E. Howard Hunt, a former CIA agent convicted in the Watergate scandal, mentioned in his memoirs that it was he who informed North of the newly formed OPC while visiting him and Maxine in Los Angeles, to which North expressed interest and Hunt promised to recommend him to the agency. He also noted that North, "posted in Bangkok, was trying to establish a Thai film industry, hoping to make a movie about an epic Thai legend". (Note: This was probably a planned adaptation of the historical novel Phu Chana Sip Thit, the production of which was dropped in favor of Santi-Vina.) Screenwriter Charles Bennett noted that the script for Bangkok, which he co-wrote with North in 1950, was created for the CIA, probably intended as a cover, though it was never produced.

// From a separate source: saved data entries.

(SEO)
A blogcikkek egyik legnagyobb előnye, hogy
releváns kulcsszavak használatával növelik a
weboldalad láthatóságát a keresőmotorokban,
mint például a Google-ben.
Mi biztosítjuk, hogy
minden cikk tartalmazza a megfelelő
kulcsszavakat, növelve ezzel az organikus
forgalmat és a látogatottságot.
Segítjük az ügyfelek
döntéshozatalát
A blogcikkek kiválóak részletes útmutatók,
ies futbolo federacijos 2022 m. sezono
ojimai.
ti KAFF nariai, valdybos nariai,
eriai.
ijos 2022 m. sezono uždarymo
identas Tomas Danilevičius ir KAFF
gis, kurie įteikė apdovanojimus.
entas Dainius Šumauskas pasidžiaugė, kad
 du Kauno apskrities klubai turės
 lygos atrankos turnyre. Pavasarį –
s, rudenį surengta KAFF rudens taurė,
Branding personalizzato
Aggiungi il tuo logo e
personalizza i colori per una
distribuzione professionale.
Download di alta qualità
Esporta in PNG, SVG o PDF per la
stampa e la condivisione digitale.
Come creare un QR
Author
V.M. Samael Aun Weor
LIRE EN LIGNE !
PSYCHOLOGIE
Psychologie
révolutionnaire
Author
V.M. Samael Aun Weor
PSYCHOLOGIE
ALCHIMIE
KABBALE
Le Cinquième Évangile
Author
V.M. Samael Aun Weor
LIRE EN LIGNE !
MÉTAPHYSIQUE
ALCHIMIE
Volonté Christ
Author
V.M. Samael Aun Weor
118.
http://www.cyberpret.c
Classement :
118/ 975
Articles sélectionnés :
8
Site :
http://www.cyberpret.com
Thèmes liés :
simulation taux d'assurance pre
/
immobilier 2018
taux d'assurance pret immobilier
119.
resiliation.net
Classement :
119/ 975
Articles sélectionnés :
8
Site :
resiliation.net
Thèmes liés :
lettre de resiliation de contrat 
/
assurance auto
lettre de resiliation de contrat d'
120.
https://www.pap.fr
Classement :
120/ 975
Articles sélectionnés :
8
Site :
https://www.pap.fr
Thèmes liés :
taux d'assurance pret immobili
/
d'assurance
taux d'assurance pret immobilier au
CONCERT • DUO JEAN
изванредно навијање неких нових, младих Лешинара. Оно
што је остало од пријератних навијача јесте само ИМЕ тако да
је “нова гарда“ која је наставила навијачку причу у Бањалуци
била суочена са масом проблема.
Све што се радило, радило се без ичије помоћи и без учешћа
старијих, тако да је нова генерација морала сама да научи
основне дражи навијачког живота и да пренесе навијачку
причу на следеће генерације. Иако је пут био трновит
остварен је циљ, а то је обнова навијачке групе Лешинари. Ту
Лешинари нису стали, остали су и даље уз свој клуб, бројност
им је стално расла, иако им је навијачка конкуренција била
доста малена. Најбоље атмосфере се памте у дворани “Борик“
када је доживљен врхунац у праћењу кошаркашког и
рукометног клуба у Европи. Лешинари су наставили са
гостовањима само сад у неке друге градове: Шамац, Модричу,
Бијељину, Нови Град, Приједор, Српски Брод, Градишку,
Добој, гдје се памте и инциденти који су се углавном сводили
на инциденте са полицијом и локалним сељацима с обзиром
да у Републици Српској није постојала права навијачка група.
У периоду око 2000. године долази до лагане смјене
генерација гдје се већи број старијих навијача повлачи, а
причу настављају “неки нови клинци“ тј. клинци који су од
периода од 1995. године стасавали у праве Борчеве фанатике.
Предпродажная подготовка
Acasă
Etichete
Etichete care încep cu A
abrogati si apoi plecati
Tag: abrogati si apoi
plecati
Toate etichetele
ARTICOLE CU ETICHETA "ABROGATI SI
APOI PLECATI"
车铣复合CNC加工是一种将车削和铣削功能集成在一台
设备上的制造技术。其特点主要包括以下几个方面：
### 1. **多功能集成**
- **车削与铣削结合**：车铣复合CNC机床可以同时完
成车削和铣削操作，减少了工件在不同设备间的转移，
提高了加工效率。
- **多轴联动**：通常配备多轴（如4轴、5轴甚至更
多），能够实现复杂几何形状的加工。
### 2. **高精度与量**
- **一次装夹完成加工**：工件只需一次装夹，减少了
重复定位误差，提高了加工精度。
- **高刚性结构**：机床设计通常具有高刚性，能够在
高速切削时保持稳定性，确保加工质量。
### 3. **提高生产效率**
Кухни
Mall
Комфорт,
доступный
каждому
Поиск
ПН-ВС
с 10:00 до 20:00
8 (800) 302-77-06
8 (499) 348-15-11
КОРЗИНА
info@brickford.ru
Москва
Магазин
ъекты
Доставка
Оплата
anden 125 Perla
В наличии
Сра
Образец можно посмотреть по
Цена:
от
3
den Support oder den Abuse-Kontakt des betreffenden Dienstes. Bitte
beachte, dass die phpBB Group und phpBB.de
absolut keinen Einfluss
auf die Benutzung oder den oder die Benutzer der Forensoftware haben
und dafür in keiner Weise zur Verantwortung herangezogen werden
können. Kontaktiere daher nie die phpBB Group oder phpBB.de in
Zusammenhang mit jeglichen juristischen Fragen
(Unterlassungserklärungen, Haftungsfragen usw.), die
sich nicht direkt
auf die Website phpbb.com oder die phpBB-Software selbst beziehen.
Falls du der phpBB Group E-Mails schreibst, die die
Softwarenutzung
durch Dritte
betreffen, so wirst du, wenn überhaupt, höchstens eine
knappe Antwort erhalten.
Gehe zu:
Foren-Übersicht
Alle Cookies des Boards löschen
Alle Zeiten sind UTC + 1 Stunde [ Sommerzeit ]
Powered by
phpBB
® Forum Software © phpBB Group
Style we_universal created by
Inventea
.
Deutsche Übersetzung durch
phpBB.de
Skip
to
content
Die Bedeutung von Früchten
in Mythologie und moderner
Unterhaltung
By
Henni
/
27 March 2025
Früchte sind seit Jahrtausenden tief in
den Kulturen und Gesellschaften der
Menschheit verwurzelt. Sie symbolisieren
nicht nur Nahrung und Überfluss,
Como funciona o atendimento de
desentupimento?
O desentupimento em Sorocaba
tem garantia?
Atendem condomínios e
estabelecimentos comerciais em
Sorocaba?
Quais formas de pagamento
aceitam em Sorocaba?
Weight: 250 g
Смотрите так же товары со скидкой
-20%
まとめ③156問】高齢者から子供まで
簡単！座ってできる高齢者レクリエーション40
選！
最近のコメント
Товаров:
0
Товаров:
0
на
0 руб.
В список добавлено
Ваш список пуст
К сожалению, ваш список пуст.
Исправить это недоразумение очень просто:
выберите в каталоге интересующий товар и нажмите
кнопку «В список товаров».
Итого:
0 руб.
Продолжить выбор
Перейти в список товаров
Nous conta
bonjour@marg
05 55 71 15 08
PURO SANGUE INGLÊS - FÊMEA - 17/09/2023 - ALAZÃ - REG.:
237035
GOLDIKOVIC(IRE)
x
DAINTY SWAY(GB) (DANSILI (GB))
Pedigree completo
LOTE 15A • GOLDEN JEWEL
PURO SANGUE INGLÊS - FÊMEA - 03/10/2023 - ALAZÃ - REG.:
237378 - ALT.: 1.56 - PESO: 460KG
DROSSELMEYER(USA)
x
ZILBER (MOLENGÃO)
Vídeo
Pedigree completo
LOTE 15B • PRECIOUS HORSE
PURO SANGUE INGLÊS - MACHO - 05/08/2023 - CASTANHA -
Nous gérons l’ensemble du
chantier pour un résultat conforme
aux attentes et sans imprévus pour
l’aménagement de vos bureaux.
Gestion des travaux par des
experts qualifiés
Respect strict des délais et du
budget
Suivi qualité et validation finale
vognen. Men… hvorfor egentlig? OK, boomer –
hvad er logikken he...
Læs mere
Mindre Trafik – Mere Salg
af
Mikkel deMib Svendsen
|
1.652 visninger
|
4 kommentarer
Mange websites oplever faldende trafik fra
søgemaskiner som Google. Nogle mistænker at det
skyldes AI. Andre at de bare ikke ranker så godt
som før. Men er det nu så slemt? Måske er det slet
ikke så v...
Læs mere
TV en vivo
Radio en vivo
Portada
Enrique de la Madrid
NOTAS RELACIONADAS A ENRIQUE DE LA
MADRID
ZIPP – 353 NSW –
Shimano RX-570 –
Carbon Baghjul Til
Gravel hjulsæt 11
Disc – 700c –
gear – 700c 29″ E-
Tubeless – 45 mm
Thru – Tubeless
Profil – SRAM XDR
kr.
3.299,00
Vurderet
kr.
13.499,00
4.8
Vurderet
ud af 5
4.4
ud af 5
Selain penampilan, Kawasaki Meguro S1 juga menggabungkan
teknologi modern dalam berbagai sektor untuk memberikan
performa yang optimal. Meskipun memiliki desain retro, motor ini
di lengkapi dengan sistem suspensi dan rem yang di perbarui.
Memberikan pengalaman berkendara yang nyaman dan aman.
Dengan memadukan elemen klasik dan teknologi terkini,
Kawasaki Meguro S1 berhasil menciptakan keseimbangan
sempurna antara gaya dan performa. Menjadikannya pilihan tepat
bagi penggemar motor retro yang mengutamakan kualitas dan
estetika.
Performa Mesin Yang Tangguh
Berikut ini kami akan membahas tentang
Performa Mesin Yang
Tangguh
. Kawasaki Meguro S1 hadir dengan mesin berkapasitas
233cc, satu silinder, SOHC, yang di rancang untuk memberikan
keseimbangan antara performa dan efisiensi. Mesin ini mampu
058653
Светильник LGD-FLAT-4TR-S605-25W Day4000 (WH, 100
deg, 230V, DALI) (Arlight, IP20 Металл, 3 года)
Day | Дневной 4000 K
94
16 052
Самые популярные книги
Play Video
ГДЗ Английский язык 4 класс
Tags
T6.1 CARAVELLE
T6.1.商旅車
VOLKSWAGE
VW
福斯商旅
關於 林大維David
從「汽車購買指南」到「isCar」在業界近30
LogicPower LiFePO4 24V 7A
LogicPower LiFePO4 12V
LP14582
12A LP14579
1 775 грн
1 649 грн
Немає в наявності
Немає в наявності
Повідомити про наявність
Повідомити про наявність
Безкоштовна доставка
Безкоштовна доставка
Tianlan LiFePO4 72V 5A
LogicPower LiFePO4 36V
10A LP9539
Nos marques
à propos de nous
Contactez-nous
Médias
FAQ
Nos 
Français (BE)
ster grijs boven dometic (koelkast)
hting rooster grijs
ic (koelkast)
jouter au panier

==Personal life and family==
North had a large social circle; an obituary for his mother in Thailand's Standard newspaper in 1963 called him "one of the most popular Americans who have ever lived in Siam". He and Maxine were also friends with future US president Richard Nixon, and campaigned for him in the 1950 California Senate election, before moving to Thailand.

After North's death in 1954, Maxine, together with his mother, who had lived with the couple in Thailand, briefly returned to the United States, but later went back to Thailand and settled there permanently. Maxine North would go on to establish herself as a successful businesswoman, launching, among other ventures, Polaris, the first bottled water brand in the country.